The mandatory introduction of the Common University Entrance Test (CUET) for undergraduate programmes in 2022, did not work out well for the Central University of Karnataka. The university, by the end of the admission phase, ended up with fewer students than the preceding year. With students finding it easier to cancel admissions through the common admission platform dozens of seats are vacant in each department.
"The only disadvantage [of CUET] is that students from Delhi, Rajasthan, etc, take admission here but when they get admission back in their state, they cancel admission and go away. So, there is a sharp decline in admission this year. Now it is easy for students to cancel their admission as we have to refund the whole fee if the students cancel ... within the stipulated period," said Basavaraj P Donur, registrar, Central University of Karnataka.
"For all our programmes, all seats were filled in the beginning but since we started our classes, a minimum of seven to eight students in each department cancelled their admission....if we were a JNU, DU, BHU, etc., they wouldn't face this problem.
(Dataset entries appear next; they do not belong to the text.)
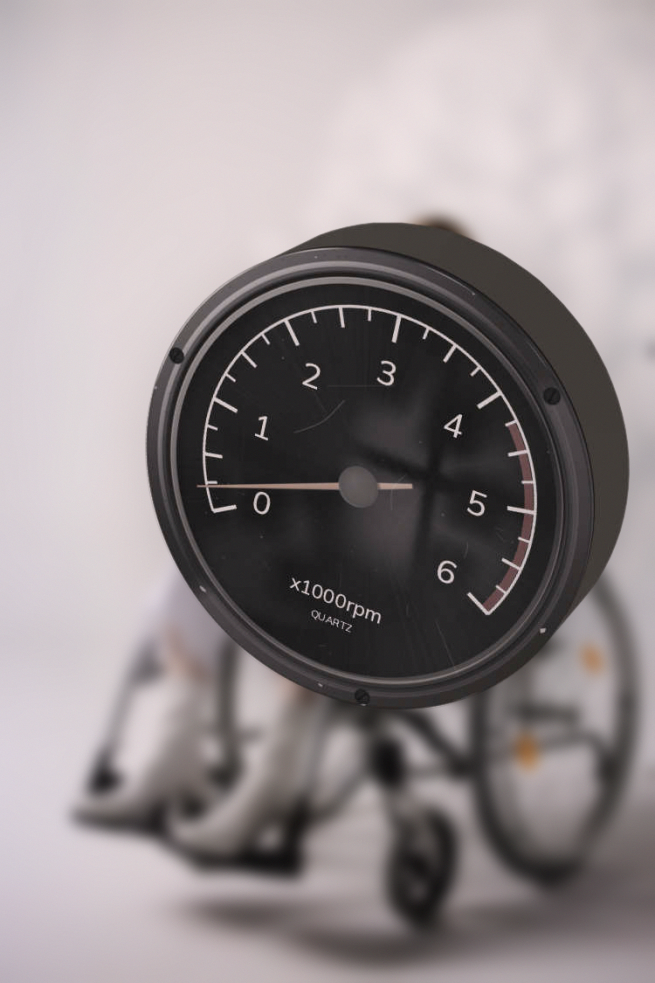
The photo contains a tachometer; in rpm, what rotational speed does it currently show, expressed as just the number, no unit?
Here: 250
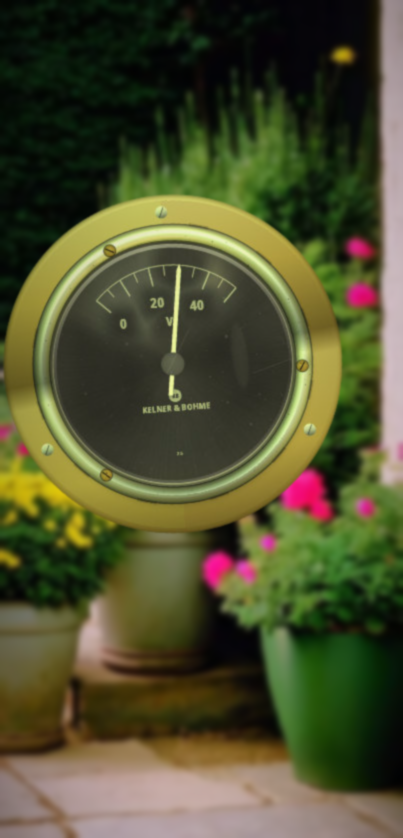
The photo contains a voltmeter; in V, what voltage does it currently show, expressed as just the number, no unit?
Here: 30
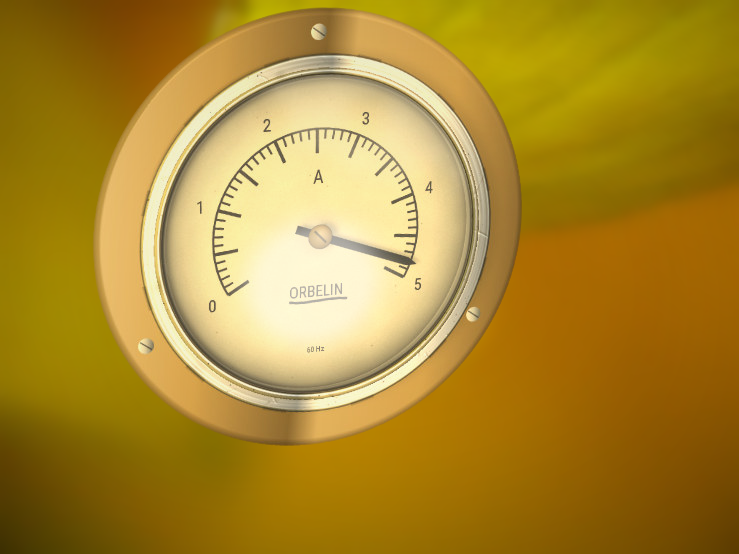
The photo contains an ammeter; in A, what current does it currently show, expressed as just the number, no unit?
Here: 4.8
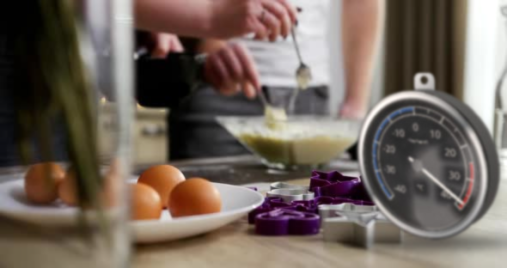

Given an opportunity, any student would go for the big central universities," said Donur. The universities he referred to are the long-established Jawaharlal Nehru University (JNU), Delhi University (DU) and Banaras Hindu University (BHU).
Universities that conducted their own exams or admitted students based on Class 12 marks at the undergraduate level were all directed to adopt CUET a single, centralised exam conducted by the National Testing Agency - for the first-time last year. However, the sweeping changes in the admission process have affected some of the smaller central universities adversely.